Task data:

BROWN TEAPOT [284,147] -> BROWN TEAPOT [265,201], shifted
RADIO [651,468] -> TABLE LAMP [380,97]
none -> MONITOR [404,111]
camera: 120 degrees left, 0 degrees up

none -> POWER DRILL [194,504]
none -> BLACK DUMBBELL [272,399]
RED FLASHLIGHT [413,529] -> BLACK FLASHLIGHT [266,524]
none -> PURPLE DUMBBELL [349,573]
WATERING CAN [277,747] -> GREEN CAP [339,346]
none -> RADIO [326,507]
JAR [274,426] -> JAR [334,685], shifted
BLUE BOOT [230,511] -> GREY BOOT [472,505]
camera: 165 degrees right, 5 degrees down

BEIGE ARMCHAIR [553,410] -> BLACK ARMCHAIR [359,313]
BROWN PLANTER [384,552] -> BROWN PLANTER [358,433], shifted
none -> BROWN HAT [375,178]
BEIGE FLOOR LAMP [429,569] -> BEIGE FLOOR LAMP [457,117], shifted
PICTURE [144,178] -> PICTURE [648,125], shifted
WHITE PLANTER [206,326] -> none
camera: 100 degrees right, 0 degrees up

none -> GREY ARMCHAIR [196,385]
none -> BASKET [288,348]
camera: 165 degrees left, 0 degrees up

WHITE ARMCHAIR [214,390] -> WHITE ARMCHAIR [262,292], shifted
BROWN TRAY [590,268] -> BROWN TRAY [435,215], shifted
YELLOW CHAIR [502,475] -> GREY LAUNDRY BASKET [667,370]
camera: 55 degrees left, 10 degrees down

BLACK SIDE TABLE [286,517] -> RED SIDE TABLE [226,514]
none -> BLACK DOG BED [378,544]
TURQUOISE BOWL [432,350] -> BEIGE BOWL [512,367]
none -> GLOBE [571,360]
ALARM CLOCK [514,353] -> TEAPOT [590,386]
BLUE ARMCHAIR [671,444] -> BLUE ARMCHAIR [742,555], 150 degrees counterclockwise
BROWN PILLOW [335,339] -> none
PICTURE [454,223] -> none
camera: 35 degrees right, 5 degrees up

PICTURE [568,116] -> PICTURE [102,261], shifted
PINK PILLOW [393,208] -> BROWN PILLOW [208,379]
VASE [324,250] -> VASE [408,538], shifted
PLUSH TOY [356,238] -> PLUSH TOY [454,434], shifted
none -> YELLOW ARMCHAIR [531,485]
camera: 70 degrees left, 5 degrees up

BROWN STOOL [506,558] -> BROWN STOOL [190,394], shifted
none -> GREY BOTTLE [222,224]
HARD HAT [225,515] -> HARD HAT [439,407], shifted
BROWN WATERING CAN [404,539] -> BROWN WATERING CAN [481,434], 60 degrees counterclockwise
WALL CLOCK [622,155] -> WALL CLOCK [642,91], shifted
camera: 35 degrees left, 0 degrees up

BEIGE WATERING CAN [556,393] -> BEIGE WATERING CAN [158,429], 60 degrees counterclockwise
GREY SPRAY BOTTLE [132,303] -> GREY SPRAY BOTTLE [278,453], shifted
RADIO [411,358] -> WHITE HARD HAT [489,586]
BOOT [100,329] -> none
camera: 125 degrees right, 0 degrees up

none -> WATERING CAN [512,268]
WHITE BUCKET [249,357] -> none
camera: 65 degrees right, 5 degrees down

About this task: Every record above needs to be given again exactly.

Answer to this task:
BROWN TEAPOT [284,147] -> BROWN TEAPOT [265,201], shifted
RADIO [651,468] -> TABLE LAMP [380,97]
none -> MONITOR [404,111]
camera: 120 degrees left, 0 degrees up

none -> POWER DRILL [194,504]
none -> BLACK DUMBBELL [272,399]
RED FLASHLIGHT [413,529] -> BLACK FLASHLIGHT [266,524]
none -> PURPLE DUMBBELL [349,573]
WATERING CAN [277,747] -> GREEN CAP [339,346]
none -> RADIO [326,507]
JAR [274,426] -> JAR [334,685], shifted
BLUE BOOT [230,511] -> GREY BOOT [472,505]
camera: 165 degrees right, 5 degrees down

BEIGE ARMCHAIR [553,410] -> BLACK ARMCHAIR [359,313]
BROWN PLANTER [384,552] -> BROWN PLANTER [358,433], shifted
none -> BROWN HAT [375,178]
BEIGE FLOOR LAMP [429,569] -> BEIGE FLOOR LAMP [457,117], shifted
PICTURE [144,178] -> PICTURE [648,125], shifted
WHITE PLANTER [206,326] -> none
camera: 100 degrees right, 0 degrees up

none -> GREY ARMCHAIR [196,385]
none -> BASKET [288,348]
camera: 165 degrees left, 0 degrees up

WHITE ARMCHAIR [214,390] -> WHITE ARMCHAIR [262,292], shifted
BROWN TRAY [590,268] -> BROWN TRAY [435,215], shifted
YELLOW CHAIR [502,475] -> GREY LAUNDRY BASKET [667,370]
camera: 55 degrees left, 10 degrees down

BLACK SIDE TABLE [286,517] -> RED SIDE TABLE [226,514]
none -> BLACK DOG BED [378,544]
TURQUOISE BOWL [432,350] -> BEIGE BOWL [512,367]
none -> GLOBE [571,360]
ALARM CLOCK [514,353] -> TEAPOT [590,386]
BLUE ARMCHAIR [671,444] -> BLUE ARMCHAIR [742,555], 150 degrees counterclockwise
BROWN PILLOW [335,339] -> none
PICTURE [454,223] -> none
camera: 35 degrees right, 5 degrees up

PICTURE [568,116] -> PICTURE [102,261], shifted
PINK PILLOW [393,208] -> BROWN PILLOW [208,379]
VASE [324,250] -> VASE [408,538], shifted
PLUSH TOY [356,238] -> PLUSH TOY [454,434], shifted
none -> YELLOW ARMCHAIR [531,485]
camera: 70 degrees left, 5 degrees up

BROWN STOOL [506,558] -> BROWN STOOL [190,394], shifted
none -> GREY BOTTLE [222,224]
HARD HAT [225,515] -> HARD HAT [439,407], shifted
BROWN WATERING CAN [404,539] -> BROWN WATERING CAN [481,434], 60 degrees counterclockwise
WALL CLOCK [622,155] -> WALL CLOCK [642,91], shifted
camera: 35 degrees left, 0 degrees up

BEIGE WATERING CAN [556,393] -> BEIGE WATERING CAN [158,429], 60 degrees counterclockwise
GREY SPRAY BOTTLE [132,303] -> GREY SPRAY BOTTLE [278,453], shifted
RADIO [411,358] -> WHITE HARD HAT [489,586]
BOOT [100,329] -> none
camera: 125 degrees right, 0 degrees up

none -> WATERING CAN [512,268]
WHITE BUCKET [249,357] -> none
camera: 65 degrees right, 5 degrees down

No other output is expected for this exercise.